Dünyanın en zor coğrafî şartlarının yer aldığı 2500 kilometre uzunluğa, 27 bin kilometrekare yüzölçüme sahip, 3,5 milyon Peştun'un yaşadığı bu bölge Afganistan'daki Taliban rejiminin yıkıldığı 2001 yılı sonlarından bu yana hem Afganistan, hem Amerika ve hem de Pakistan bakımından ciddi bir tehdit ve ihtilaf noktası olarak gittikçe önem kazanıyor.

Bize göre, bugün Pakistan'ı derinden sarsan, cumartesi günü İslamabad'daki Marriot Oteli'ne yapılan menfur terörist saldırısının arkasında da 'FATA faktörü' yer alıyor; zira Pakistan ordusu ve hükümeti FATA'da faaliyet gösteren El Kaide ve Taliban hedeflerine karşı gerçekleştirmekte olduğu operasyonların dozunu artırmış, hedefleri havadan yoğun şekilde bombalamaya başlamış bulunuyor. Bu yüzden biz Marriot'a yapılan terörist saldırısının esasen Pakistan ordu ve hükümetini hedef aldığını tahmin ediyoruz.

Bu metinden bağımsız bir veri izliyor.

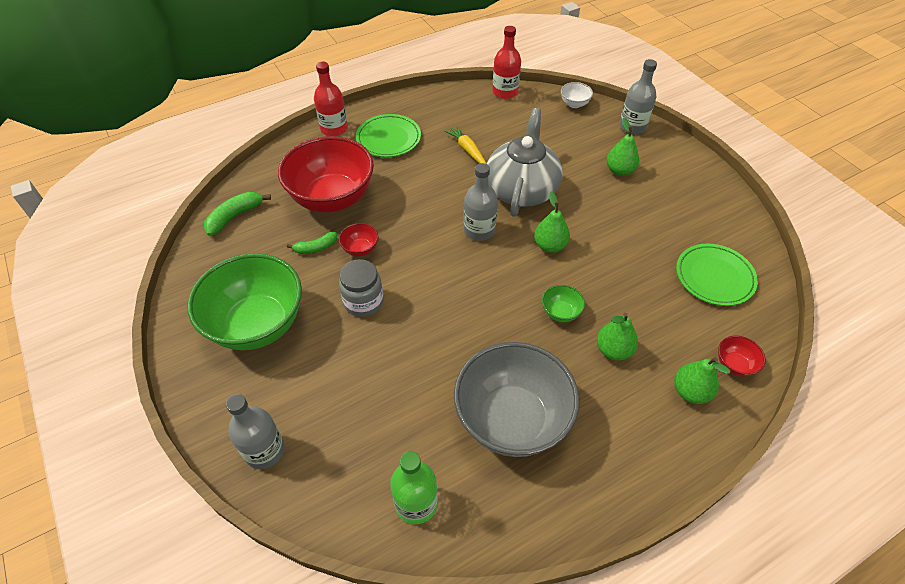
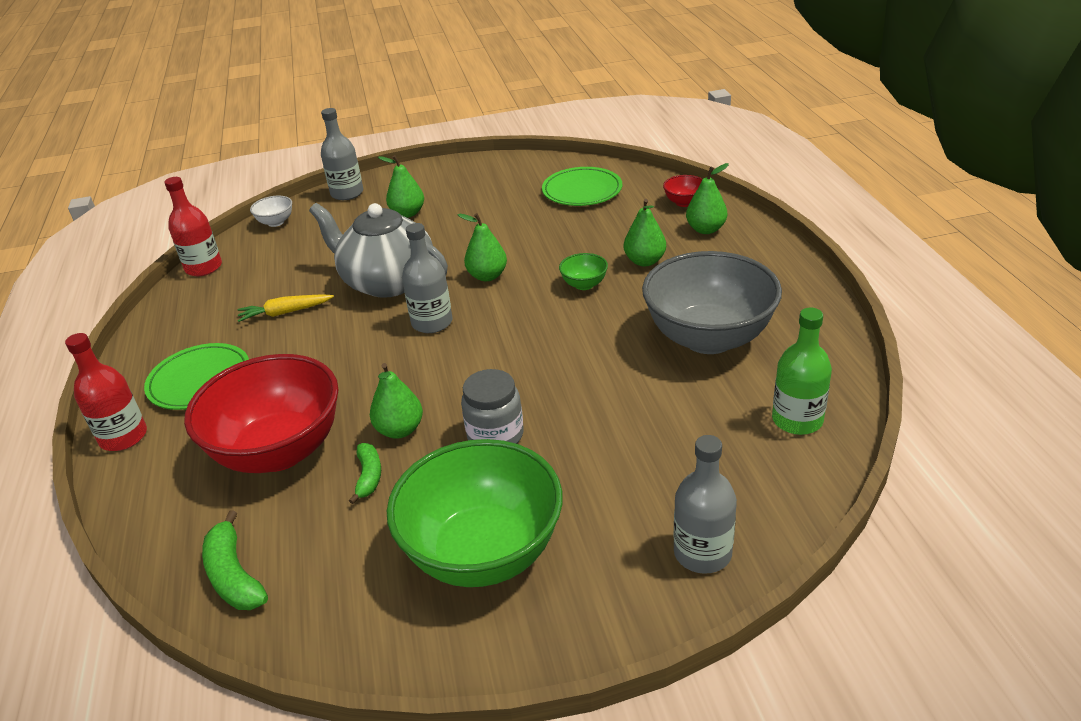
camera: 70 degrees left, 15 degrees down
red bowl [339,223,378,257] -> green pear [370,363,423,439]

Esasen, Pakistan resmî makamlarınca da teyit de edilen son haberlerden saldırının esas hedefinin cumartesi günü otelde birlikte iftar yapacak olan Devlet Başkanı Zardari, Başbakan Geylani, Genelkurmay Başkanı Kayani ve ordu komutanları olduğu; ancak güvenlik sebebiyle iftarın son dakikada iptal edildiği, otel yerine başbakanlık rezidansında yapıldığı anlaşılıyor.

Bu durumda, akla ilk gelen, iftarın yer ve zamanının bir şekilde saldırıyı yapanlara sızdırıldığı oluyor. Bunu kim ya da kimler yaptı, şüphesiz söylemesi zor; ancak Pakistan'da böyle şeylerin olabileceği de mümkün elbette; nitekim eski devlet başkanına da yapılan saldırılarda bu tür sızdırmalar olduğu söz konusu olmuştu.

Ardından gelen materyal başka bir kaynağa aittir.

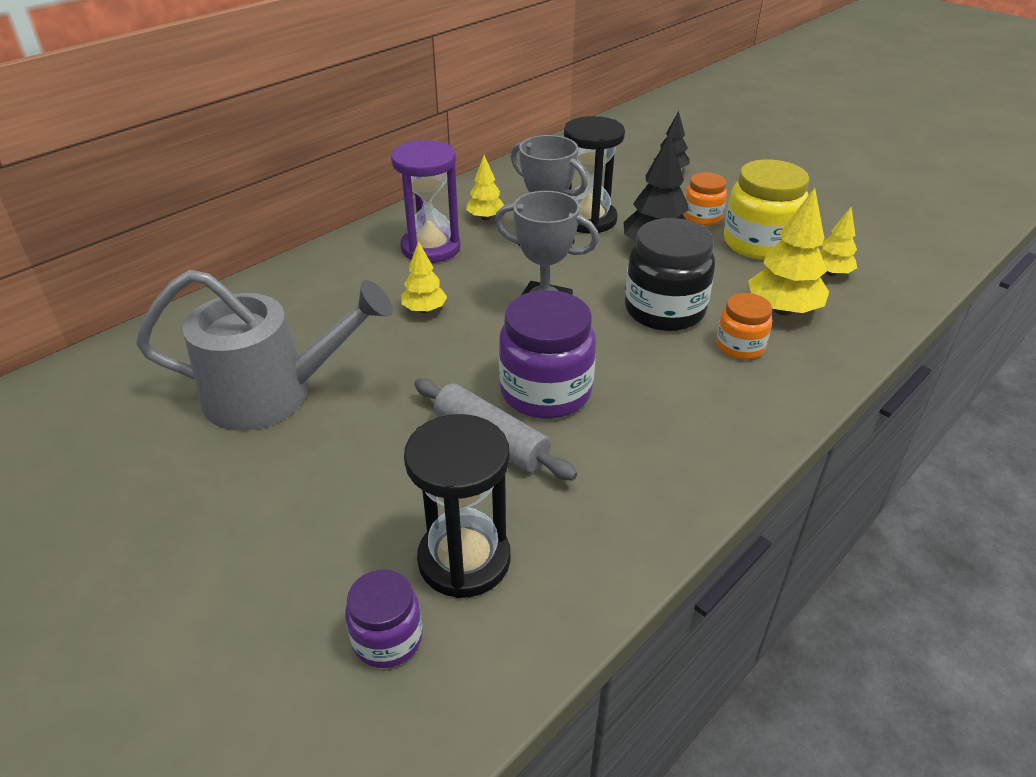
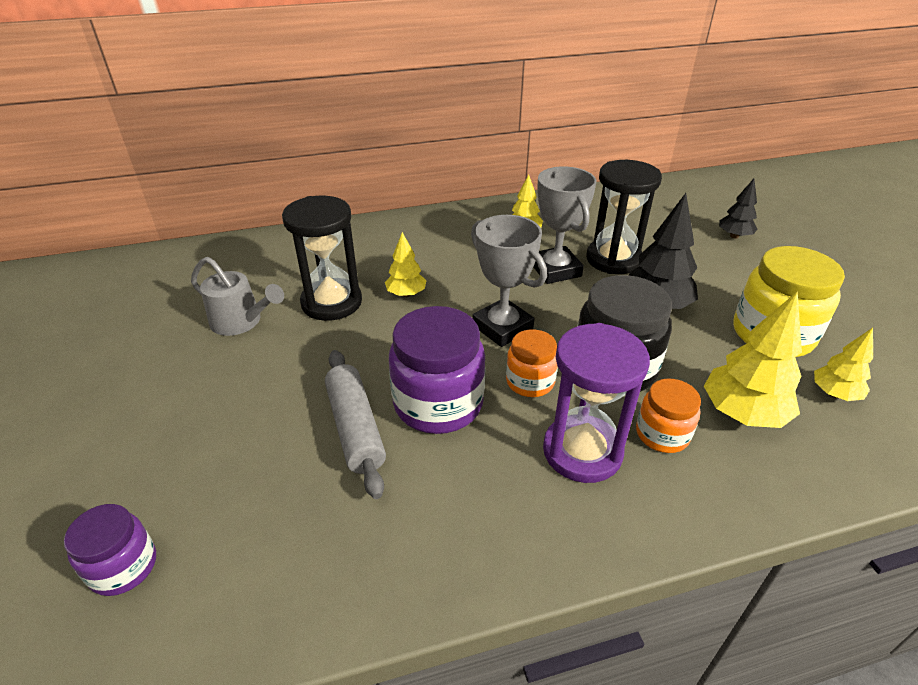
camera: 30 degrees right, 0 degrees up
grey watering can [136,270,393,431] -> grey watering can [191,257,284,336], size x0.57
purple hourglass [391,140,460,263] -> purple hourglass moved to [543,323,650,483]
black hourglass [404,414,511,598] -> black hourglass moved to [282,196,362,321]
orange jar [683,172,727,226] -> orange jar moved to [506,329,558,397]

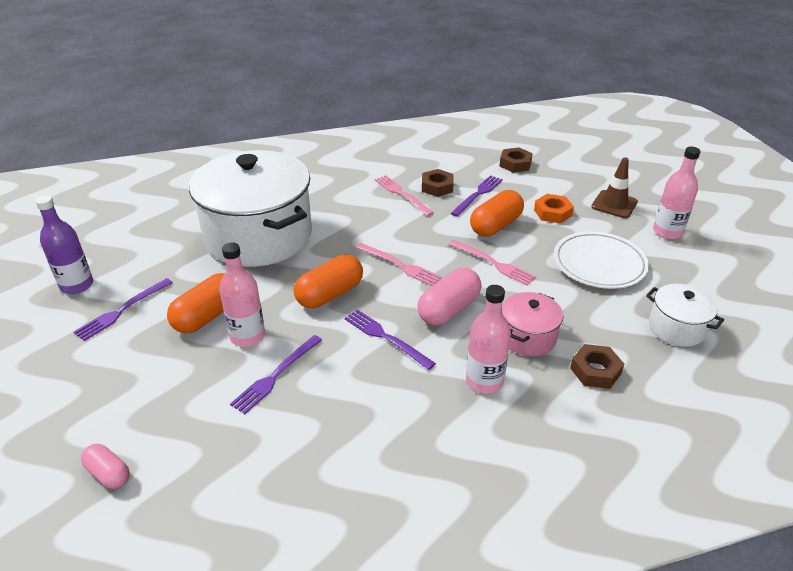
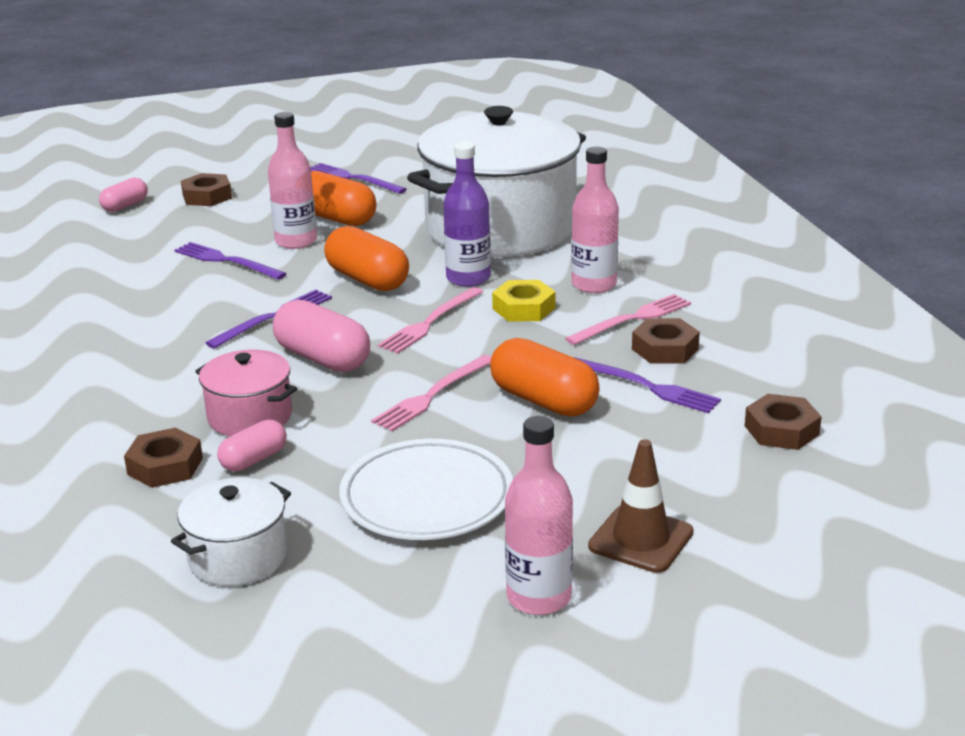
camera: 90 degrees right, 10 degrees down
purple bottle [35,195,93,294] -> purple bottle moved to [443,142,491,287]
pink bottle [466,285,511,394] -> pink bottle moved to [571,147,619,293]
orange nut [534,194,574,224] -> none
none -> brown nut [181,173,232,206]
none -> pink capsule [217,420,287,471]
none -> yellow nut [492,280,555,322]

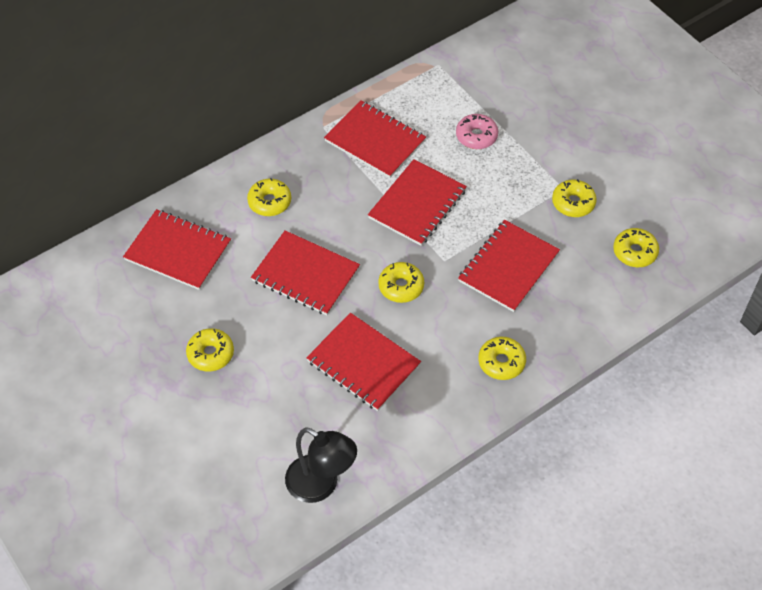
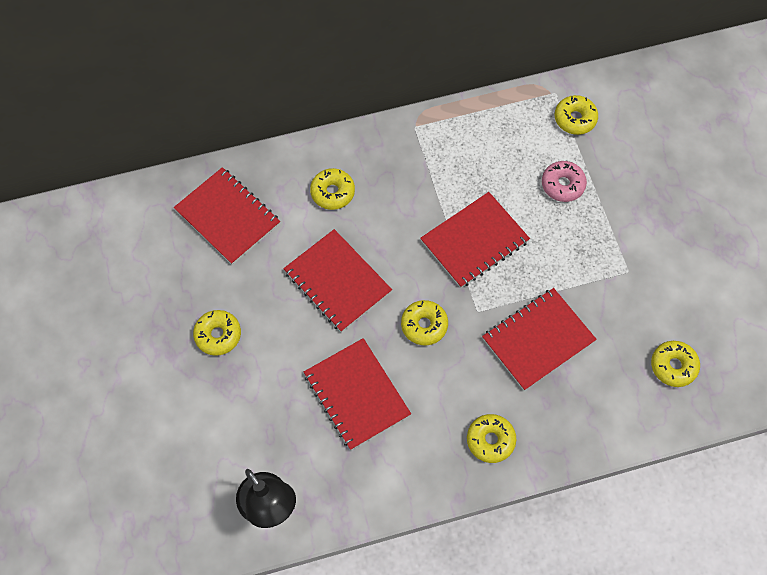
camera: 20 degrees right, 10 degrees up
red notebook [324,100,426,178] -> none
yellow donut [552,179,597,217] -> yellow donut moved to [555,95,598,135]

Bu durumda saldırıyı kim yapmış olabilir derseniz; Taliban 'Ben yapmadım' diyor; ancak El Kaide'den henüz bir ses çıkmamış bulunuyor. Muhtemelen birçok suçsuz insanın (ki çoğunluğu düşük ücretli otel personeli) ölümüne sebep olan haince saldırıyı kimse de üstlenmeyecek, saldırı karanlıkta kalacak. Ancak buna rağmen biz failin El Kaide ya bağlantılı gruplar olduğuna inanıyoruz.

Bu yüzden de militanların barındığı, üslendiği, güçlendiği FATA bölgesinin Pakistan hükümetinin bir numaralı önceliği olması gerektiğini düşünüyoruz. Esasen, anayasal yetkiler bakımından Devlet Başkanı Zardari isterse bu bölge ile ilgili pek çok şeyi yapabilecek durumda bugün. Kaldı ki, partisi PPP, yıllardır FATA'nın reforma tabi tutulması, buradaki düzenin değişmesi gerektiğinden söz edip duruyor. Nitekim, bu çerçevede Başbakan Geylani geçen martta hükümetinin FATA'da halen geçerli olan FCR (Frontier Crimes Regulation) adlı eski adli-yönetim sistemini kaldıracağını (ki bu sistem İngiliz sömürge yönetiminden kalma en aşağı yüzyıllık bir sistem) bölgede sosyal, ekonomik ve siyasî reformlar yapacaklarını vaat etmişti. Geylani'ye ilaveten Zardari de hemen hemen aynı şeyleri söylemişti.

FATA, Pakistanlı liderlerin de kabul ettiği gibi değişmesi gereken eski bir siyasî sistemle ve zaman içinde burada kökleşmiş yine değişmesi gereken bir sivil-askerî bürokrasi ile yıllardır yönetilirken bölge bundan dolayı Pakistan'ın genel sistemi dışında kalmış bulunuyor ve bu yüzden ne problemleri çözülebiliyor ne de milli sistemle bütünleşebiliyor. Bu bakımdan demokrasi içinde FATA'nın yeniden ele alınması, reformlara tabi tutulması, Pakistan ile bütünleştirilmesi ve bu konularda da artık gecikmenin olmaması gerekiyor.

FATA faktörü bugün Pakistan'ın en kısa sürede çözüm yoluna koyması mutlaka gereken birinci öncelik. Bu ülkenin başka öncelikleri de var şüphesiz. Medreselerin reformu, ekonominin rayına oturtulması, demokrasinin kökleştirilmesi gibi... Ancak, kim ne derse desin FATA faktörü en acil öncelik bana göre.